= IDT Spectrum =

IDT Spectrum, a subsidiary of IDT Corporation, holds and leases fixed wireless spectrum.

==History==
IDT Spectrum, Inc. and IDT Spectrum, LLC, are subsidiaries of IDT Corporation, an international holding company, with interests primarily in the telecommunications and energy industries. In December 2001, IDT Corporation through its subsidiary Winstar Holdings, LLC, acquired FCC spectrum licenses and other assets from the bankruptcy estate of Winstar Communications. Winstar Holdings formed a subsidiary company, Winstar Spectrum, LLC, to hold its spectrum licenses and then caused the spectrum licenses to be assigned to it.

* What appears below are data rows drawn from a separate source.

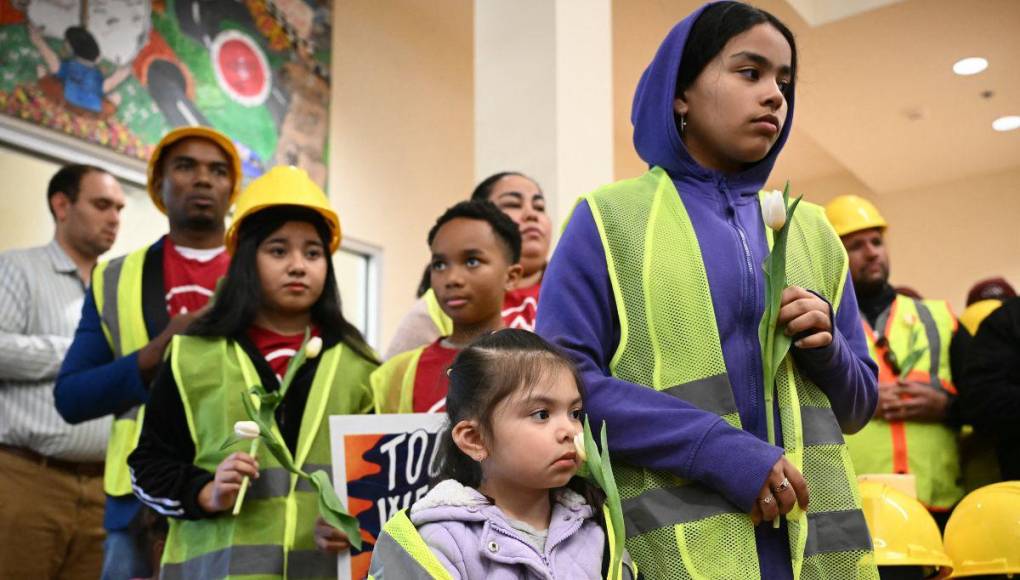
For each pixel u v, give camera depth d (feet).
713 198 5.58
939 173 29.27
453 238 7.89
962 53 21.93
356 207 20.93
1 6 14.82
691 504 4.89
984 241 29.17
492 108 14.48
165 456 7.39
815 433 5.17
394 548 4.73
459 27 24.04
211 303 7.97
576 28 14.49
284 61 19.58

As part of an internal corporate reorganization, in December 2004, Winstar Holdings formed IDT Spectrum, LLC, and caused Winstar Spectrum, LLC to transfer and assign to IDT Spectrum, LLC all of its FCC licenses except for six point-to-point licenses that are not used in our business. In January 2005, Winstar Holdings formed IDT Spectrum and contributed to IDT Spectrum all of its interests in IDT Spectrum, LLC, as well as other assets used in its connectivity services.

==Current Holdings==
IDT Spectrum, LLC's primary holdings include 633 spectrum licenses in the 39 GHz range, as well as an additional 16 LMDS licenses in the 28 GHz band, making it the largest single holder of 39 GHz licensed auction spectrum in the United States.

The FCC's 39 GHz auctioned license band spectrum is primarily licensed in Economic Areas, or EAs. EAs are delineated by the Regional Analysis Division, Bureau of Economic Analysis, U.S. Department of Commerce and are based on 176 metropolitan or micropolitan statistical areas that serve as regional centers of economic activity, plus the surrounding counties that are economically related to these areas. On average, IDT Spectrum holds more than 500 MHz of spectrum in the top 200 U.S. markets (Economic Areas by population) and approximately 940 MHz of spectrum in the top 50 U.S. markets. IDT Spectrum's 39 GHz holdings–are contiguous across the United States (including Alaska, Hawaii and Puerto Rico).

In October 2010, IDT Spectrum renewed 633 of its 39 GHz licenses, which now expire in October 2020. The majority of IDT Spectrum's 28 GHz LMDS licenses expire in October 2018.

==Use of Licenses==
Among other business activities, IDT Spectrum leases the spectrum to customers who use their own microwave equipment. The licenses held by IDT Spectrum are suited for high bandwidth point to point applications, including the needs of wireless operators to carry traffic from cell sites to network access points–referred to in the industry as backhaul.

==Management==
The current President and CEO of IDT Spectrum is Michael Rapaport.